Third, the report found that, contrary to Delaware law, MSI's administrative review of initially denied requests for nuclear stress testing was not always conducted by a cardiologist or other licensed, certified or registered health care professional with expertise in the field. Consequently, the report recommended that the pre-authorization review process be revised so that denials based on medical necessity are reviewed by such medical professionals.
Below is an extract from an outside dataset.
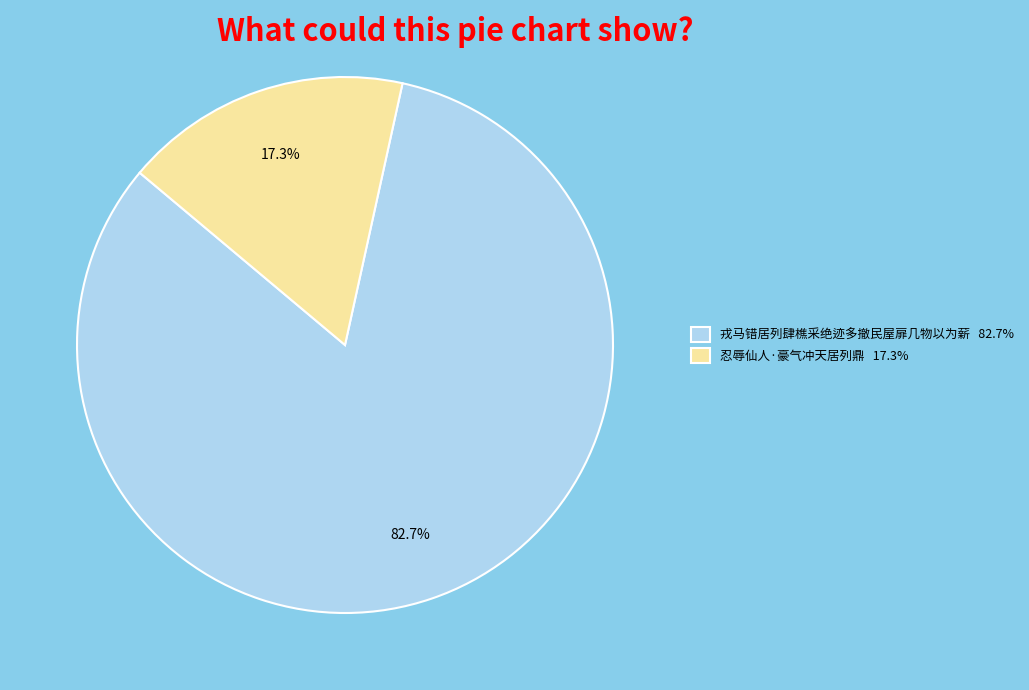

How much of the chart is everything except 忍辱仙人·豪气冲天居列鼎?

82.7%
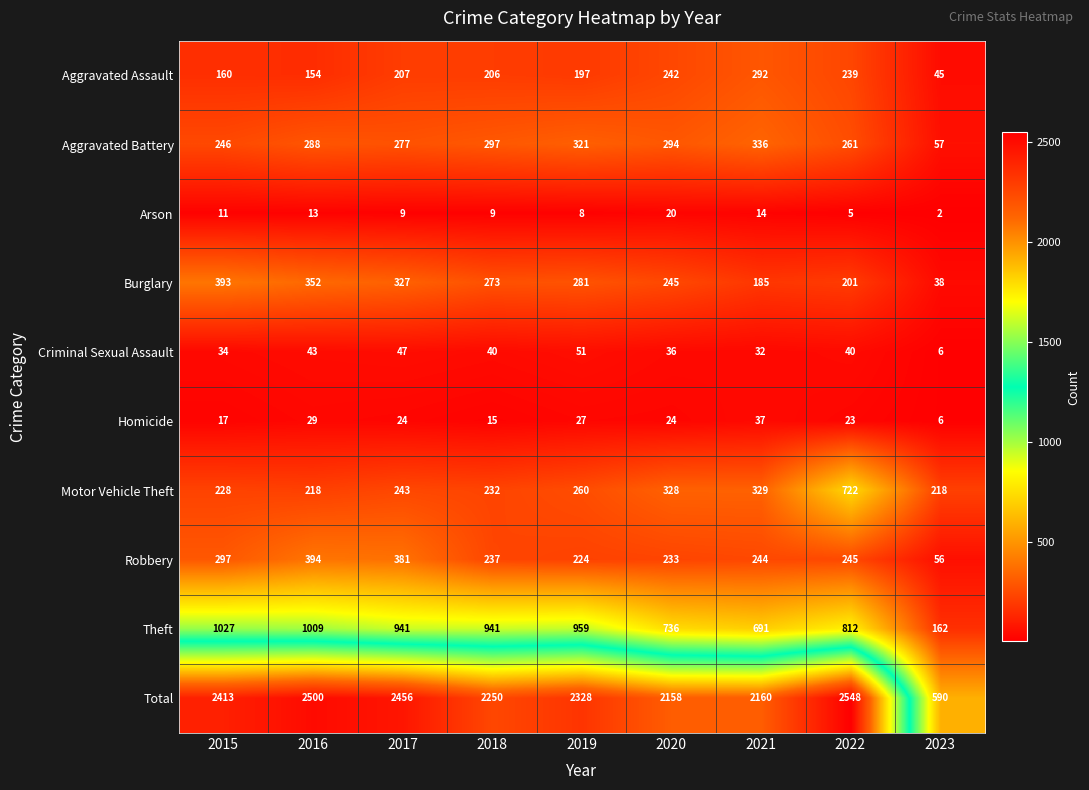

What is the difference between the highest and lowest values at 2021?

2146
Fourth, the report found that, among all the requests for nuclear stress tests examined, 33 of 271 initially denied requests should have been granted had the ACCF criteria applied and been given effect. The report, thus, reiterated that the contract should be revised so that MSI's criteria are no more strict than those of ACCF and stressed that the criteria should be accurately and consistently applied. In addition, 21 of the 271 initially denied requests were later granted under the appeals process. As a result, the report also called for better monitoring of MSI's pre-authorization practices on the part of BCBSD.
Finally, the report found that 122 claims for nuclear stress testing denied on the basis of "no authorization" were inappropriately denied on the basis of claims system processing errors. This finding also rendered BCBSD in violation of Delaware law, which proscribes "a general business practice" of "[f]ailing to adopt and implement reasonable standards for the prompt investigation of claims arising under insurance policies."